Smooth-talking generative artificial intelligence (AI) bots such as the in-vogue ChatGPT model could “revolutionise” the funds management industry, according to Dutch quant investment specialist, Robeco.
In a new think-piece, the Robeco human quartet of Clint Howard, Tim Vogel, Thom Marchesini and Mike Chen, argue the rapidly emerging generative AI systems have the potential to augment portfolio construction, fast-forward research, improve marketing and – perhaps most importantly – write emails.
“A key component in a quantitative researcher’s toolkit is the ability to quickly find and synthesize information to aid in making investment decisions. GPT can act as an accelerator for this phase of the alpha research process,” the paper says.
“… In research, ChatGPT can be employed in scenario analysis for quick surveys on bespoke topics… As an integral component in a quantitative researcher’s toolkit, ChatGPT can accelerate the information-gathering and synthesis process, thereby enabling investment professionals to make more informed decisions.”
But the real productivity gains from ChatGPT et al will likely come from reducing time spent on banal tasks such as drafting monthly investment reports, client engagement letters and emails.
“Composing emails can cost time and energy,” the Robeco report says, with generative AI able to ease the pain – albeit with some associated risks, especially for external communications.
“Errors in such [external] messages can have more severe consequences for the reputation of the company and the relationship with the intended recipient, and at the same time might well be more likely because of GPT’s confident tone and fluency,” the paper says.
Generative AI might also save time and energy by reading the emails, too, but the Robeco paper does not consider this point.
For all its blather-producing powers, ChatGPT does have some downsides including a deficit of “nuance and detail” and an over-familiar tone that sounds more believable (to humans), which combines with a dangerous tendency to occasionally tell lies.
“Finally, as the asset management industry is a highly regulated industry, the use of GPT faces challenges concerning compliance and regulation,” the report says. “Ensuring the confidentiality of sensitive information is paramount, as asset managers often handle confidential client data and proprietary investment strategies.”
Despite the risks, Robeco says fund managers should experiment with generative AI technology given the potential vast productivity gains.
And, in a highly speculative statement, the report says that the growing dominance of machines might even make the remaining humans in the investment industry… nicer.
“For the asset management industry, as machines become more human, one potential implication is that humans can become even more human. That is, people working in the asset management industry must focus more on compassion, creativity, specialized knowledge, and sound judgment,” the paper says.
“For those in creative roles, such as quant researchers, portfolio managers, equity analysts and marketing professionals, creativity is something that generative models cannot replicate entirely, and therefore will continue to stay valued. While GPT can certainly prompt creativity, it does not (yet) have an imagination of its own.”
Financial advice may also be fully roboticised with generative AI, Robeco suggests, after generally disappointing results from the previous robo-advice hype cycle.

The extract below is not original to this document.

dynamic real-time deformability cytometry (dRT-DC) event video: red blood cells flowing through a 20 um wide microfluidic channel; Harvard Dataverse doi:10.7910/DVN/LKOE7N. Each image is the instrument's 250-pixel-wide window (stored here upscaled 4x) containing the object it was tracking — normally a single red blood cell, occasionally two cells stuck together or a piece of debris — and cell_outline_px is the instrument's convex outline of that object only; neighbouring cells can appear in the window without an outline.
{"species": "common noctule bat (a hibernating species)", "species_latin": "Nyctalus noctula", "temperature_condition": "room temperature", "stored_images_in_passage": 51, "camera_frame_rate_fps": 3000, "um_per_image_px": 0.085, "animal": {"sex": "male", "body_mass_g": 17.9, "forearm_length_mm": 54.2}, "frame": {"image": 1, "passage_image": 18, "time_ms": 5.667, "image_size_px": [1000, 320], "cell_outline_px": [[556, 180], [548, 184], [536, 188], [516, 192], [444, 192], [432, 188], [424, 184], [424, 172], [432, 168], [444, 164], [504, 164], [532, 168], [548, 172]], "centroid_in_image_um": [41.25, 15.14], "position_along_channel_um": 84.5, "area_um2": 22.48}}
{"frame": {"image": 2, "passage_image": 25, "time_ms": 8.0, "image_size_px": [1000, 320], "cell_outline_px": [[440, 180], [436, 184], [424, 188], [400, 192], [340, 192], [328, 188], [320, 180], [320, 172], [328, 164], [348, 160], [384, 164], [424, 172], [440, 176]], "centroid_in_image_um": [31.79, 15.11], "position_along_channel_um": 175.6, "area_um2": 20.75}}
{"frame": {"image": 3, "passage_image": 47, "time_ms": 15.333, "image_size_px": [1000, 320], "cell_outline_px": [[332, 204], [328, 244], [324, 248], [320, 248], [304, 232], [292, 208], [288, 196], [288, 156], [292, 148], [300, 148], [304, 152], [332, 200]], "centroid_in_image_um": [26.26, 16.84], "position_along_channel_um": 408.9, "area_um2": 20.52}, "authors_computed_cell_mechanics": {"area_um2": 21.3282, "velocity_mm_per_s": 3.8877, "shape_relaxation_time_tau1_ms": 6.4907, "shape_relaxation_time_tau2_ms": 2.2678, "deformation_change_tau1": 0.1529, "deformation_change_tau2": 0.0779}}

“Furthermore, any individual can query a GPT-based application for tailored and specific financial advice. Financial advice prompt templates could be provided to a user, who would then have full ownership and responsibility over how they use the advice that emerges from the GPT-based application,” the report says. “Similar to the explosion in retail trading and the advent of trading platforms like Robinhood, will GPT bring even more options to retail or individual investors without a large professional organization supporting them?”
The Robeco paper coincides with a couple of early-stage reports that show ChatGPT can outperform humans in interpreting Federal Reserve-speak and predict equity prices based on media headlines.